OLG Düsseldorf: Usenet-Provider haften nicht für Urheberrechtsverletzungen

Mit Urteil vom 15.01.2008 hat das OLG Düsseldorf (Az: I-20 U 95/07) entschieden, dass Usenet-Provider für Urheberrechtsverletzungen Ihrer Kunden nicht verantwortlich gemacht werden können. Mit dem im einstweiligen Verfügungsverfahren ergangenen Urteil wurde ein früheres Urteil des LG Düsseldorf vom 23.05.2007 (Az: 12 O 151/07) aufgehoben. Die Berufungsentscheidung des OLG Düsseldorf ist rechtskräftig; weitere Rechtsmittel gibt es im einstweiligen Verfügungsverfahren nicht.

Im Frühjahr 2007 hatte die ProMedia ermittelt, dass über einen Newsserver des Usenet-Providers United Newsserver die Aufnahme “Mitternacht” von “LaFee” aus dem sog. Usenet abgerufen werden konnte. Da die Aufnahme dort jedoch ohne Einwilligung der EMI veröffentlicht worden war, nahm die Kanzlei Rasch (Hamburg) im Auftrag der EMI den Provider United Newsserver auf Unterlassung in Anspruch. Dieser ließ die Abmahnung jedoch durch Rechtsanwalt Sascha Kremer, Mönchengladbach, zurückweisen. EMI beantragte daher vor dem LG Düsseldorf den Erlass einer einstweiligen Verfügung gegen United Newsserver, die vom LG Düsseldorf zunächst auch erlassen worden ist.

Mit Aufhebung des erstinstanzlichen Urteils und Abweisung des Verfügungsantrags hat das OLG Düsseldorf einen weiteren Beitrag zur Schaffung von Rechtssicherheit für Usenet-Provider beigetragen. Zuvor hatte bereits das LG München I (Urteil vom 19.04.2007 - 7 O 3950/07) in einem von Sony BMG angestrengten Verfahren die Musikindustrie in die Schranken verwiesen und einen Verfügungsantrag gegen United Newsserver zurückgewiesen. Das OLG München (Beschluss vom 16.08.2007 - 29 U 3340/07) hat die Abweisung des Verfügungsantrags zwischenzeitlich bestätigt; auch dieses Urteil ist rechtskräftig.

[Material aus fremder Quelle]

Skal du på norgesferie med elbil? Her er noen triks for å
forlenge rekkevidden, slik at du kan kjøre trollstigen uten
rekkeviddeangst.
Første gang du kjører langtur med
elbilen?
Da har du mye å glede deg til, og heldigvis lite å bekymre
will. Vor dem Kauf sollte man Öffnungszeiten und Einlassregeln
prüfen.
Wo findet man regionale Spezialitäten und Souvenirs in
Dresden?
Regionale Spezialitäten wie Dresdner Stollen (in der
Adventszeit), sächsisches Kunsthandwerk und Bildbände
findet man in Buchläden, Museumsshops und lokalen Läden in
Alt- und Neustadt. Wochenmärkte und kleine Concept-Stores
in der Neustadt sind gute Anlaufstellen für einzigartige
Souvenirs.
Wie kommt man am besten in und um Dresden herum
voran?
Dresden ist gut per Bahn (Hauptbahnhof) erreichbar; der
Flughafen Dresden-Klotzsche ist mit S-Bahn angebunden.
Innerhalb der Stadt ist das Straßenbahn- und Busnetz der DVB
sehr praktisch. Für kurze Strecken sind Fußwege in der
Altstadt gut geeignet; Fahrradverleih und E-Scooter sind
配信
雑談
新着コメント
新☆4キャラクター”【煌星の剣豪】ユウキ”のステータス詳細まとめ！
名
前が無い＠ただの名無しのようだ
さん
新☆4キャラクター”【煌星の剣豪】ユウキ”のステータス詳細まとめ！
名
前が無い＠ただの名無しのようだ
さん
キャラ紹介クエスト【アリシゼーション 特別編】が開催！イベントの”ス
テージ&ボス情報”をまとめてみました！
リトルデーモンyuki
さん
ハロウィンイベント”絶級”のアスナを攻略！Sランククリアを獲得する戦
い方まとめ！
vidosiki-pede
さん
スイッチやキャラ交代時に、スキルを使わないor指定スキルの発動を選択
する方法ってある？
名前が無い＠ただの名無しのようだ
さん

Erfreut über das Urteil aus Düsseldorf ist Heinz-Dieter Elbracht, Geschäftsführer der Elbracht Computer Netzwerk & Grafik Service GmbH, dem Betreiber von United Newsserver:

“Das Urteil ist ein Schritt in die richtige Richtung und bestätigt erneut, dass Usenet-Providing nichts anderes als die rechtlich neutrale Vermittlung des Zugangs zu Informationen ist. Das Usenet ist der Ort für den Austausch von Informationen aller Art geworden. Es sollte deshalb im Interesse aller Nutzer, Provider und Rechteinhaber sein, wenn nach Lösungen gesucht wird, wie die im Usenet - ebenso wie im Internet - unvermeidbaren Rechtsverletzungen durch gemeinsame Anstrengungen aller Beteiligten unterbunden werden.”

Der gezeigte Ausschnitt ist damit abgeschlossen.